Confidências e Desabafos de Savarin (35)

Reflexões de Nietzsche sobre as cozinhas alemã e inglesa e os seus efeitos na qualidade do espírito


Considero deliciosa a seguinte passagem do Ecce Homo:

De facto, sempre até aos anos da maturidade comi mal, ou falando moralisticamente, diria que comi de maneira "impessoal", "desinteressada", "altruísta", para glória dos cozinheiros e de outros irmãos em Cristo. Adoptando a cozinha de Leipzig, por exemplo, na mesma época em que empreendia o meu estudo de Schopenhauer (ano de 1865), negava muito a sério a minha vontade de viver. Arruinar o estômago e alimentar-se ao mesmo tempo de modo deficiente, eis um problema que a aludida cozinha se me afigura resolver de modo muito satisfatório. (Diz-se que o ano de 1866 trouxe neste ponto melhoria).Quantas coisas, por tal estilo, não tem, entretanto, na consciência a cozinha alemã em geral! A sopa antes da refeição (ainda em livros venezianos de arte culinária do século XVI se designa isso como "à maneira alemã"); a carne muito cozida, a hortaliça grossa e suculenta; a degenerescência dos bolos, até fazer deles pesa-papéis.
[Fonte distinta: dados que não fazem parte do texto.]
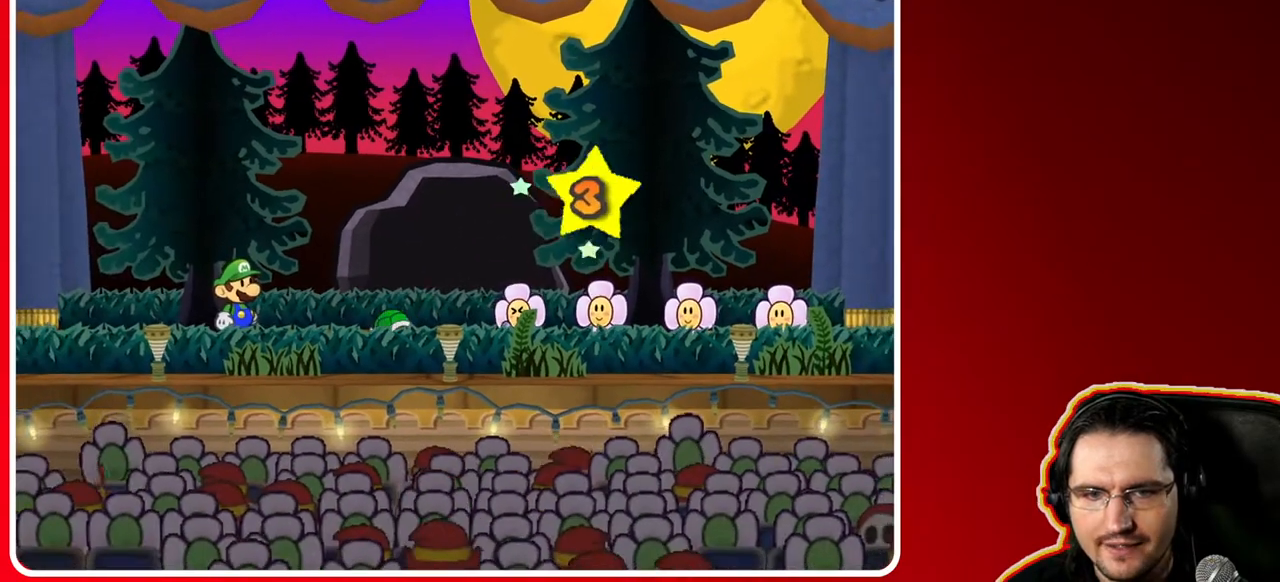
{"buttons": [], "left_stick": "center", "right_stick": "center", "events": []}
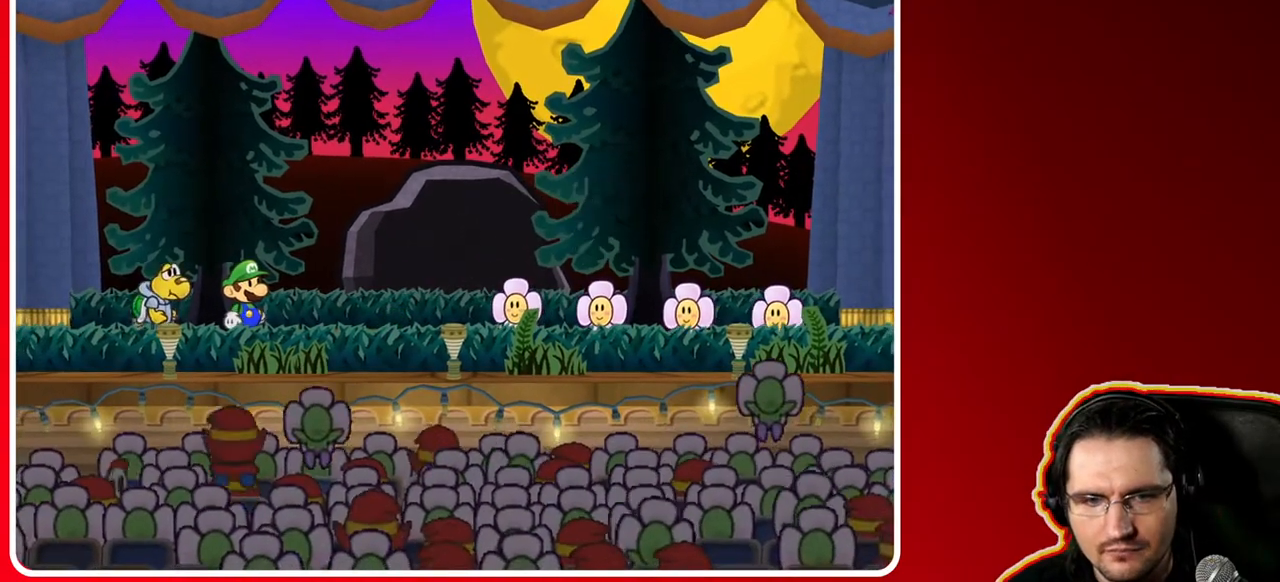
{"buttons": [], "left_stick": "center", "right_stick": "center", "events": []}
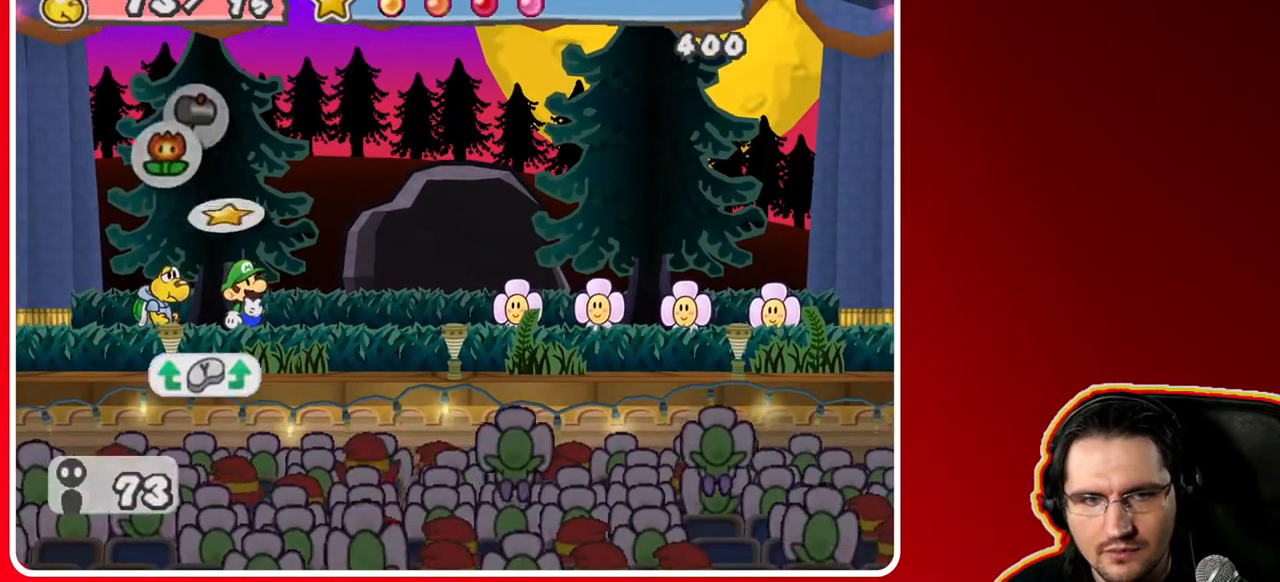
{"buttons": [], "left_stick": "center", "right_stick": "center", "events": [[217, "left_stick", "right"], [433, "left_stick", "center"]]}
Se, além disso, tivermos em conta a necessidade, verdadeiramente animal, de beber depois da comida, necessidade que sentem os velhos alemães, e não só os velhos, compreender-se-á melhor ainda a origem do espírito alemão - que provém de desarranjos intestinais... O espírito alemão é uma indigestão, nada digno dá de si.
Pelo seu lado, a dieta inglesa que em comparação com a alemã, e mesmo com a francesa, é uma espécie de "regresso à natureza", ou seja ao canibalismo, resulta profundamente contrária aos meus instintos; parece que dá ao espírito pés pesados - pés de mulheres inglesas... A melhor cozinha é a do Piemonte.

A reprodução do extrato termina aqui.